Users can feed raw sequences in the text field, or upload a Fasta file containing raw sequences.

  • Input sequence in text field should be comma separated raw sequences.
  • Input Fasta file should contain: Sequence name, Sequence
  • The framework predictions are saved in CSV file that can be downloaded.
  • Furthermore, our framework predicts the Tyrosine nitration sites at multiple positions in an input sequence, based on the position of y in the sequence.
    • Lets us assume a sample input sequence in the Fasta file:
      > sample_1
      ITILSYHSSIGVRKDELVHGYILVYSAKRKASMGMLRAFLS
    • In this sample, Y occurs at locations 6, 21 and 25.
    • Then, the output prediction CSV file will have 3 rows for this sequence:
      • Sequence_name, Sequence, Probability, Class
      • sample_1__6, ITILSYHSSIGVRKDELVHGYILVYS, 0.1057, 0
      • sample_1__21, ITILSYHSSIGVRKDELVHGYILVYSAKRKASMGMLRAFLS, 0.0611, 0
      • sample_1__25, SYHSSIGVRKDELVHGYILVYSAKRKASMGMLRAFLS, 0.06139, 0
    • The column is same as input fasta file, with "__location" appended that provides the location of the Y residue in the protein sequence.
  • The framework predictions are saved in CSV file that can be downloaded.
    • The CSV file contains four columns: Sequence_name, Sequence, Probability, Class
    • Sequence_name column denotes the name of sequence
    • Sequence column represents the sequence used
    • "Probability" column provides probability of presence of Tyrosine Nitration site.
    • Class column translates the probability into class label, where 1 denotes positive Tyrosine Nitration site, and 0 denotes negative.
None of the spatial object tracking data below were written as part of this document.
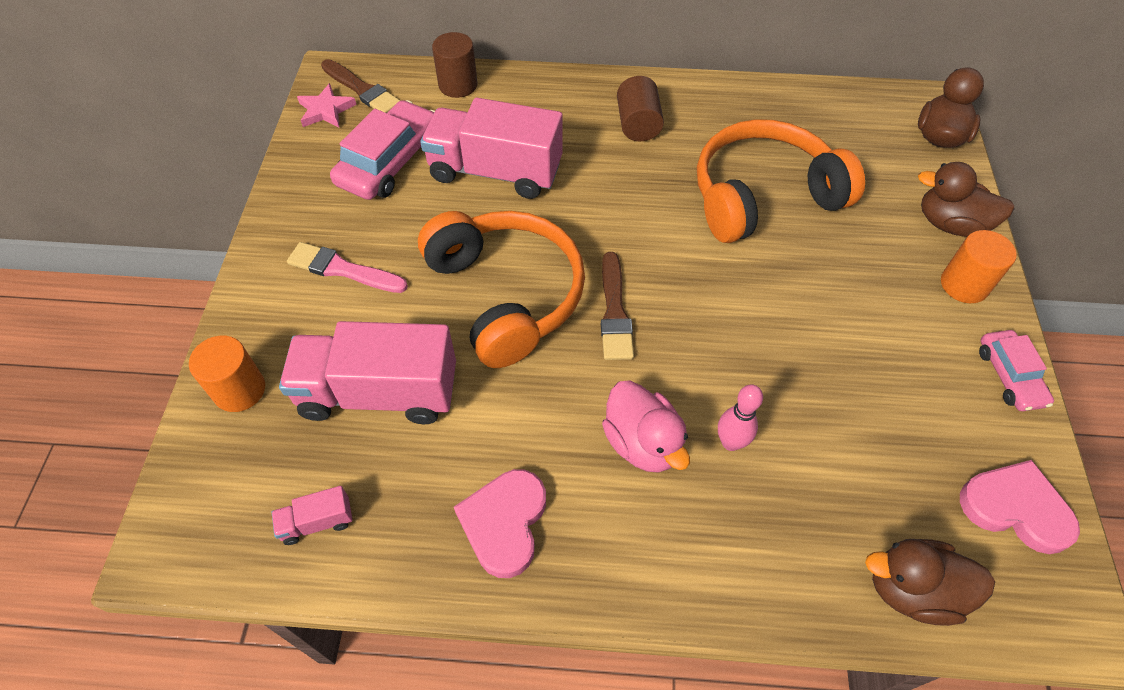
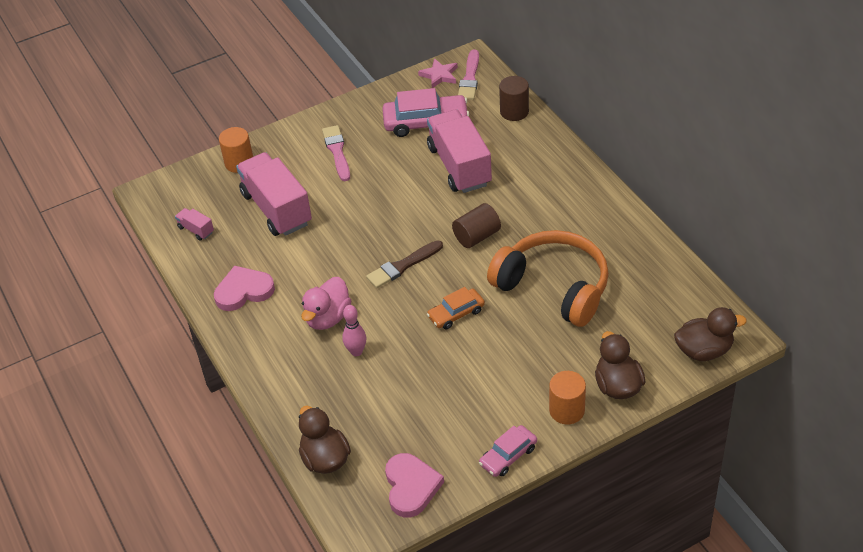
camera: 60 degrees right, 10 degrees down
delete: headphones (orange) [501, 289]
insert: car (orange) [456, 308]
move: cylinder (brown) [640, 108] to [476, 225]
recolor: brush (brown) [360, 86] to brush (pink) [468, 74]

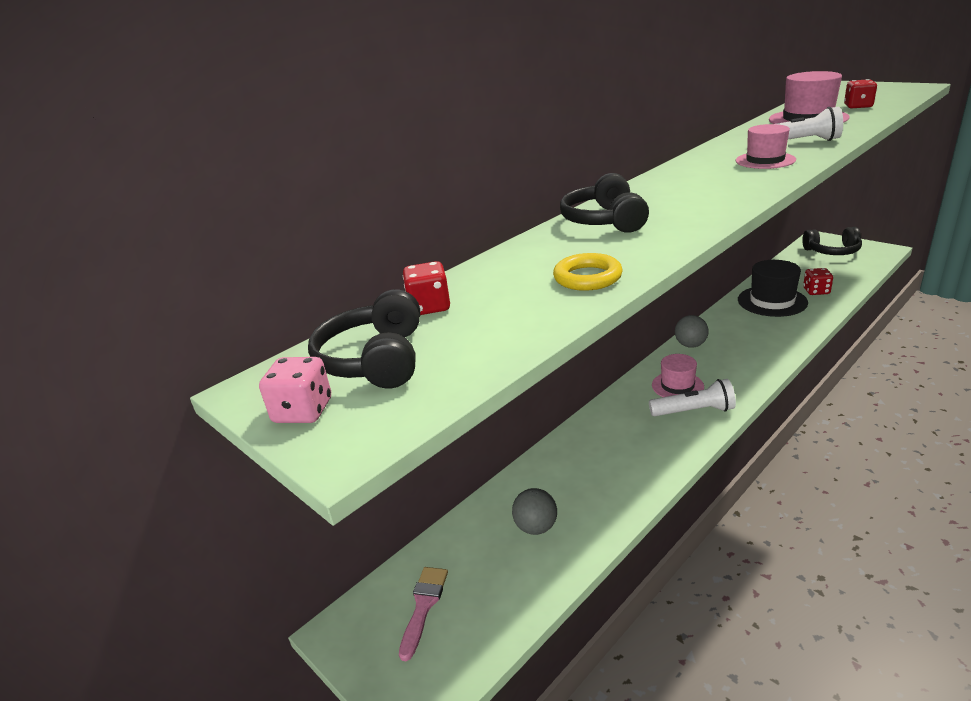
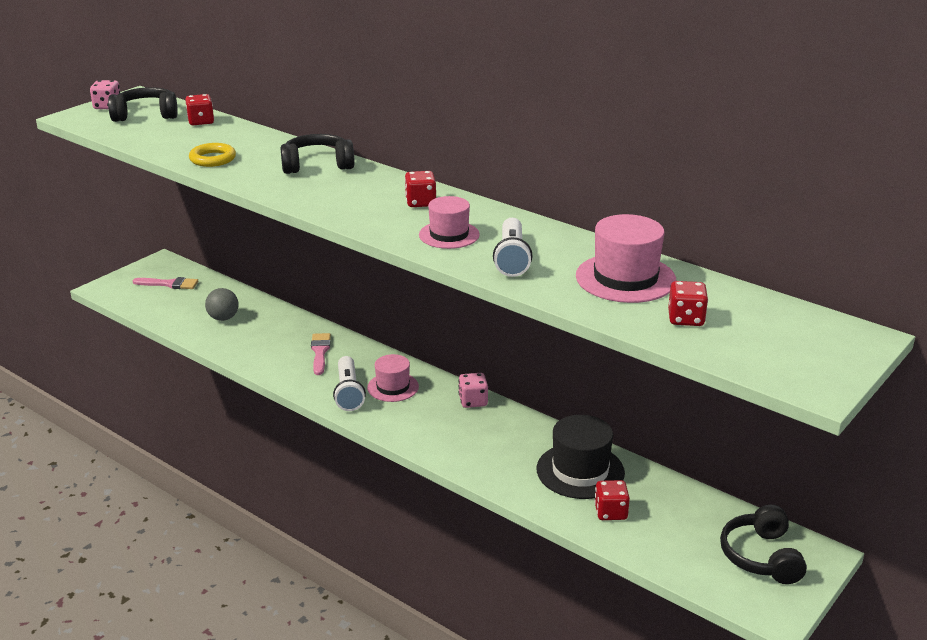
camera: 80 degrees right, 0 degrees up
insert: dice (red) [420, 189]; brush (pink) [321, 354]
replace: ball (grey) [692, 331] to dice (pink) [473, 390]

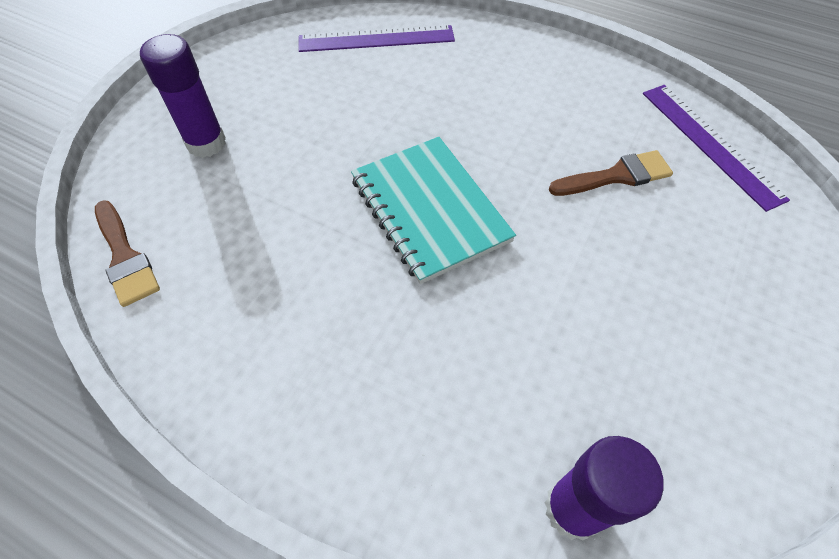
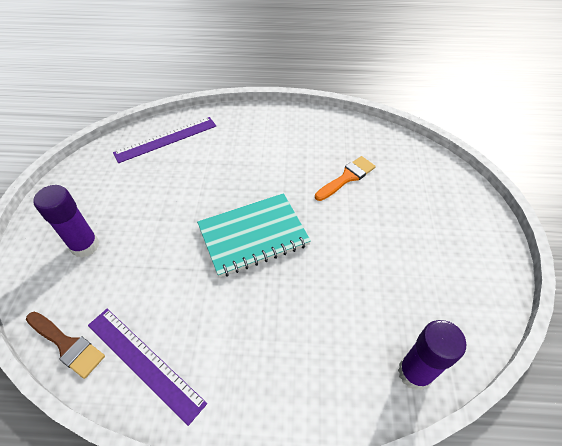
camera: 25 degrees left, 5 degrees down
move: ruler (purple) [716, 148] to [147, 367]
recolor: brush (brown) [611, 173] to brush (orange) [345, 178]
rotate: notebook (turquoise) [433, 210] = [254, 235] 60 degrees counterclockwise

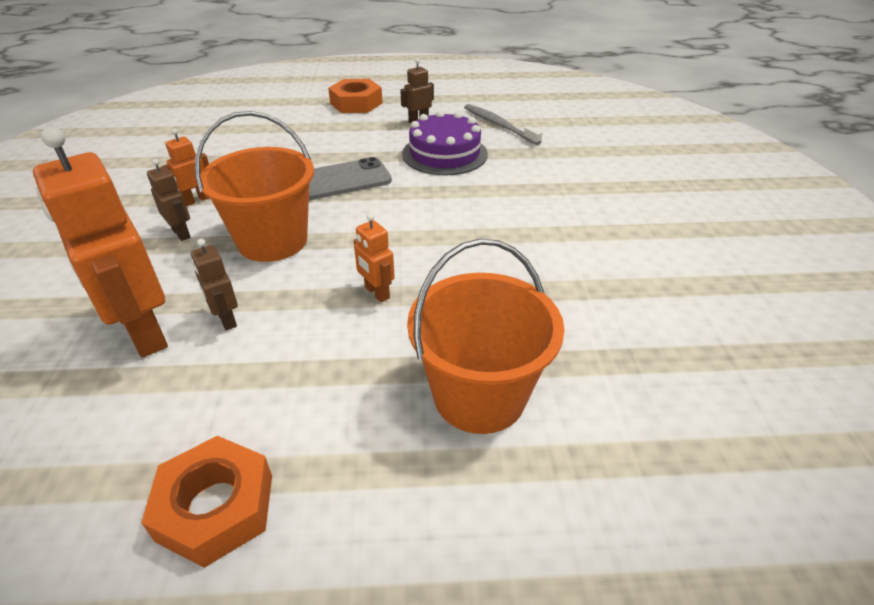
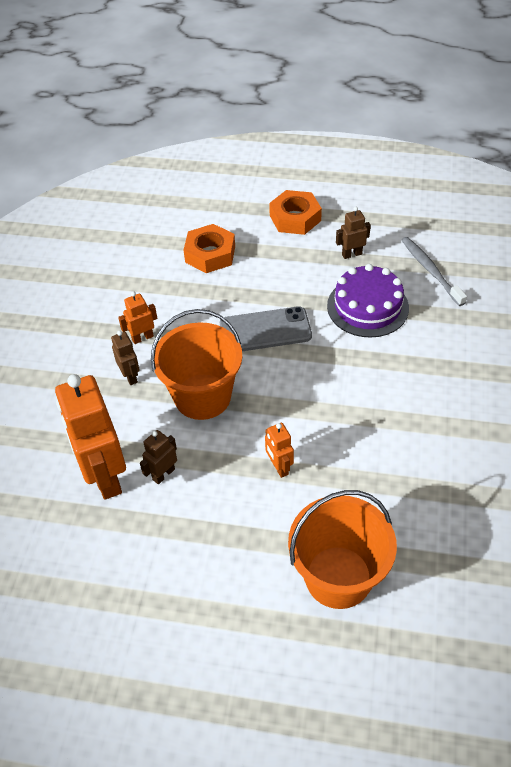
camera: 15 degrees right, 10 degrees up
move: nut (orange) [206, 502] to [209, 248]
rotate: robot (brown) [214, 284] = [158, 457] 60 degrees clockwise

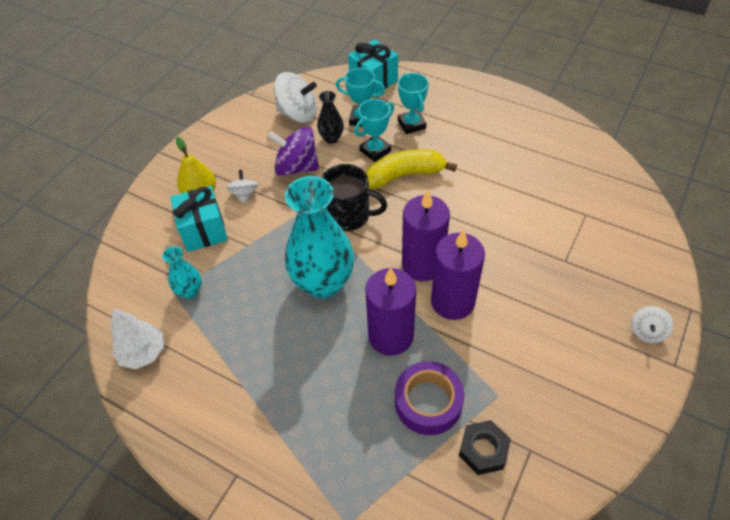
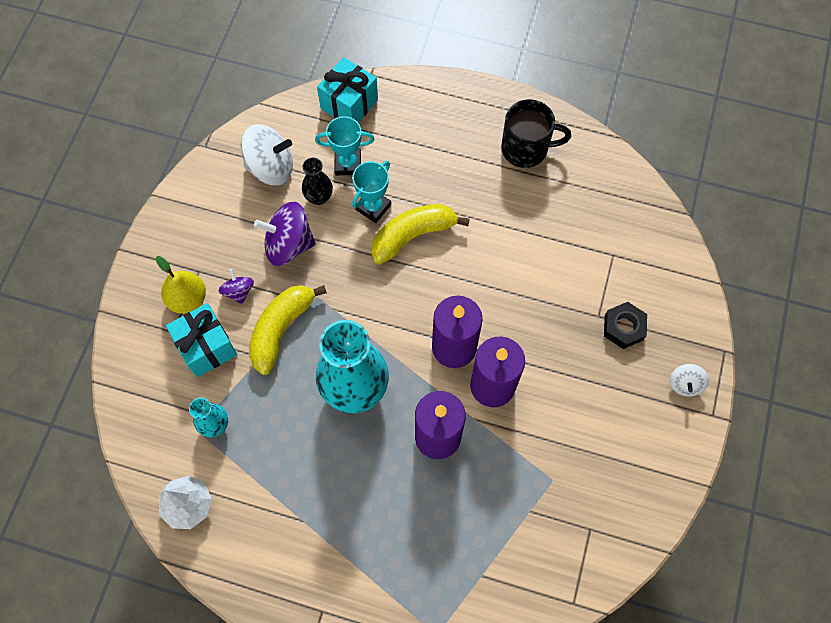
camera: 15 degrees left, 15 degrees up
delete: trophy (turquoise) [413, 103]; tape (purple) [430, 398]
insert: banana (yellow) [288, 330]
move: mug (black) [354, 197] to [536, 133]; nut (black) [485, 447] to [625, 325]
recolor: spinning top (white) [242, 186] to spinning top (purple) [236, 286]

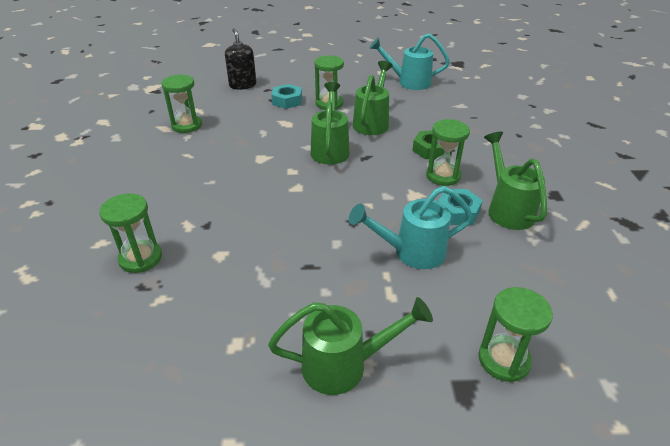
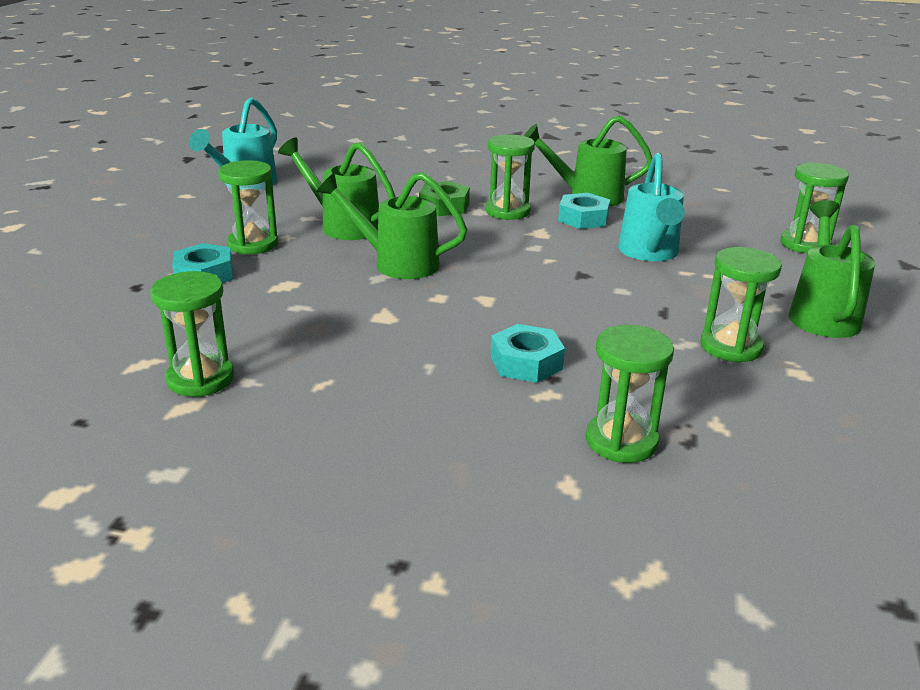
camera: 75 degrees left, 10 degrees down
delete: soap dispenser (black) [240, 59]
insert: hourglass (green) [741, 305]; nut (turquoise) [528, 353]

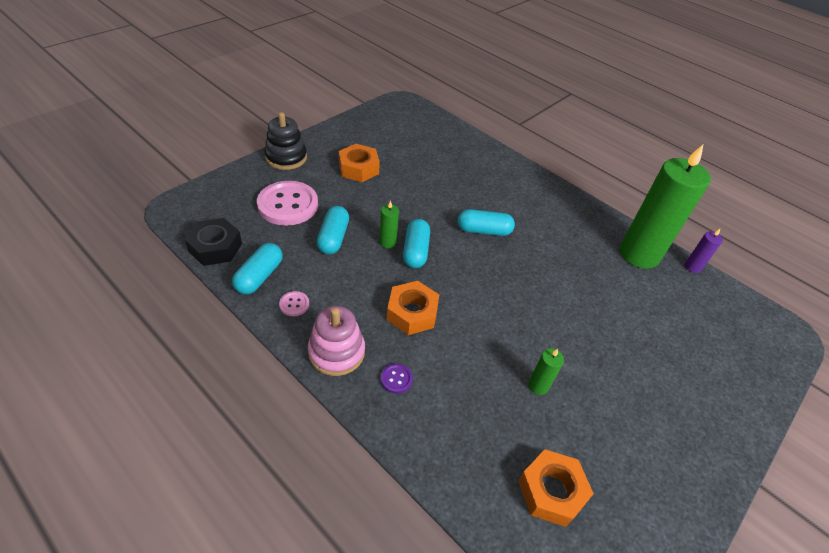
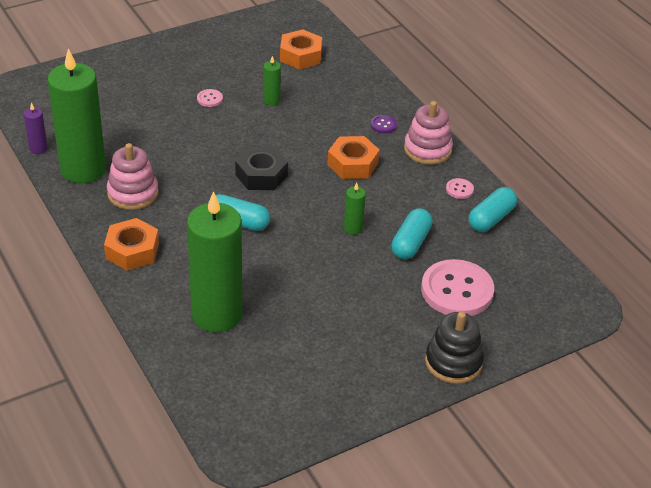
camera: 160 degrees left, 5 degrees down
delete: capsule (turquoise) [416, 243]
insert: button (pink) [210, 98]; stacking toy (pink) [133, 176]; candle (green) [214, 261]
move: nut (orange) [359, 163] to [131, 244]; nut (black) [213, 242] to [261, 168]

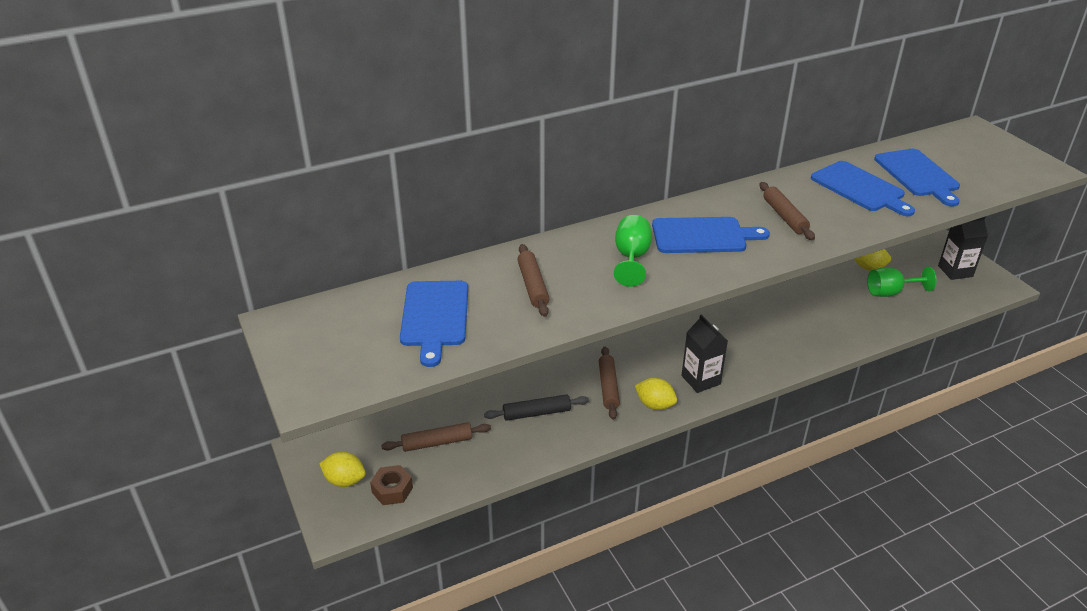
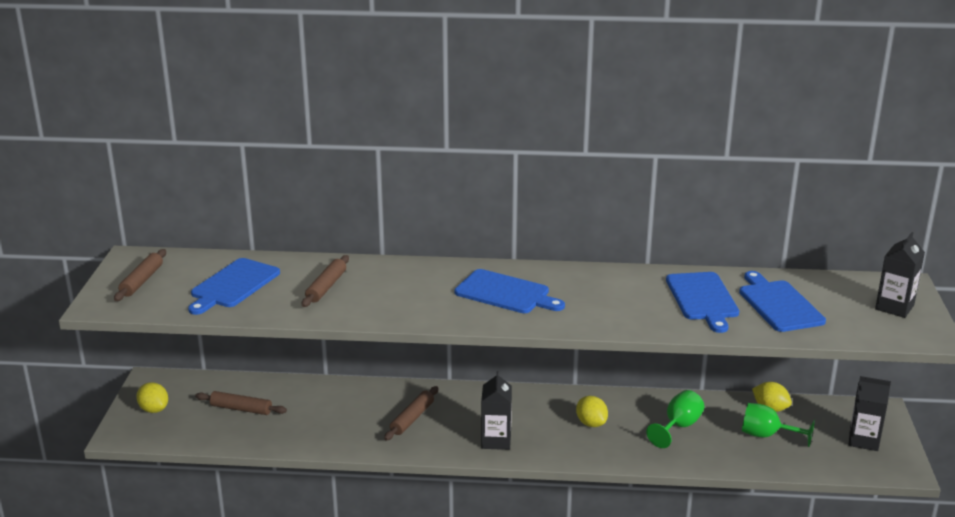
camera: 30 degrees right, 10 degrees down
delete: rolling pin (black) [536, 407]; nut (brown) [391, 485]
insert: carton (black) [900, 275]
move: rolling pin (brown) [787, 211] to [140, 275]; goblet (green) [633, 251] to [675, 419]; lemon (yellow) [656, 394] to [592, 411]
rotate: cutting board (blue) [917, 178] = [782, 301] 150 degrees clockwise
TRAINING THE HYBRID ENSEMBLE ARCHITECTURE FROM SCRATCH:

  • The NTpred framework can be utilized to perform experimentation in k-fold Cross Validation and Independent Test settings. To perform experimentation in both settings, training data should be provided in a standard Fasta format.
  • The Fasta record header should follow:
    • Sequence_Name|Class>|Label. For example: sample_1|0|training
    • Sequence_Name should be unique
    • Class should contain either 1 or 0, denoting the sequence as positive or negative site.
    • Label is a random placeholder value
  • Users can choose "Kfold" or "Standard" training mode.
    • "Kfold" training mode performs a K-fold evaluation of NTpred framework on the provided training data.
    • "Standard" training mode can be used to perform Independent test setting. A trained model is deployed using the user provided training data. The trained model can be used for Prediction by the user.